Instead, we separate out the heatmaps into the individual positions. While this is more informative, the colours struggle to exactly show the distribution.

Show code

#Separated but ugly heatmap (no need show)
ggplot(players, 
          aes(x = age, 
              y = height_cm)) + 
  geom_tile(aes(fill=positions),alpha=0.7) + 
  facet_wrap(vars(positions))

More informative heatmap

Since positions is already relayed by the separation of the heatmaps, we can
instead keep the same colour scheme for the distribution,
We then get this more informative map of distribution of height against age

Show code

# Decent heat map that shows concentration of points
ggplot(players, aes(x = age, y = height_cm)) +
  geom_bin2d(aes(fill = after_stat(count)), binwidth = c(1, 2)) +  # 1-year x 2-cm bins
  facet_wrap(vars(positions))+
  scale_fill_viridis_c(trans = "sqrt", name = "Count")

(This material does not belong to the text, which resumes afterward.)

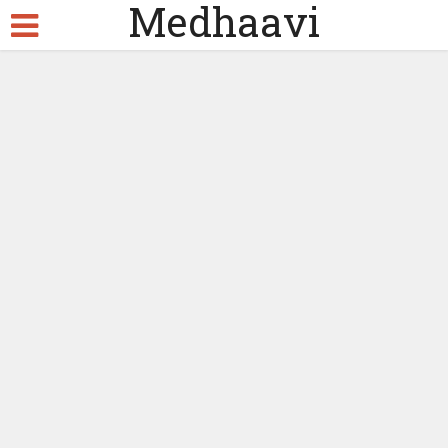
Medhaavi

Visually appealing heatmap

Hate the “0” data around the original data?
Fill up the 0s around the original data and get yourselves a more appealing
heatmap 🤗

Distribution of names with special characters across countries

We played around with positions, age, height.
What about other data in the dataset?
Could we do something with name and nationality?

World map

Some names of our players have special characters outside of the 26 characters (A-Z)
What if we looked at the distribution of players that have special characters
in their names?

players_non_english <- players %>%
    filter(grepl("[^A-Za-z '\\-]", name))

……..Extracting data……..

\(\boldsymbol{Peak\text{ } at \text{ } data}\)

name	birth_date	height_cm	positions	nationality	age	club
Raúl Albiol	1985-09-04	190	Defender	Spain	39	Villarreal Club de Fútbol S.A.D.
Jesús Navas	1985-11-21	170	Defender	Spain	38	Sevilla Fútbol Club S.A.D.
Rúben Fernandes	1986-05-06	187	Defender	Portugal	38	Gil Vicente Futebol Clube
Iván Cuéllar	1984-05-27	187	Goalkeeper	Spain	40	Real Club Deportivo Mallorca S.A.D.
João Moutinho	1986-09-08	170	Midfield	Portugal	38	Sporting Clube de Braga

……..Collecting data as needed……..

#Taken from exemplar 
players_cty <- players_non_english %>% 
  mutate(nationality = case_match(nationality,
                                  "England" ~ "United Kingdom",
                                  "Türkiye" ~ "Turkey",
                                  "Cote d'Ivoire" ~ "Ivory Coast",
                                  "Northern Ireland" ~ "United Kingdom",
                                  "Wales" ~ "United Kingdom",
                                  .default = nationality))

# Make the country count
countries <- players_cty %>%
  group_by(nationality) %>%
  summarise(n = n()) %>% 
  arrange(desc(n))

CREDIT

This part of the work (plotting world map) was adapted from exemplar for our data

\(\boldsymbol{Peak\text{ } at \text{ } data}\)

nationality	n
Spain	219
Turkey	212
Portugal	90
France	89
Argentina	56
Germany	46
Denmark	29
Ivory Coast	20
Colombia	19
Brazil	18
Serbia	17
Belgium	16
Uruguay	16
Iceland	14
Mali	13
Norway	13
Hungary	12
Netherlands	12
Italy	11
Venezuela	11

\(\boldsymbol{World\text{ } map \text{ } distribution}\)

Show code

# World map plots
countries %>% 
  plot_ly(type = "choropleth", 
          locations = countries$nationality, 
          locationmode = "country names", 
          z = countries$n) %>%
  colorbar(title = "# of Players")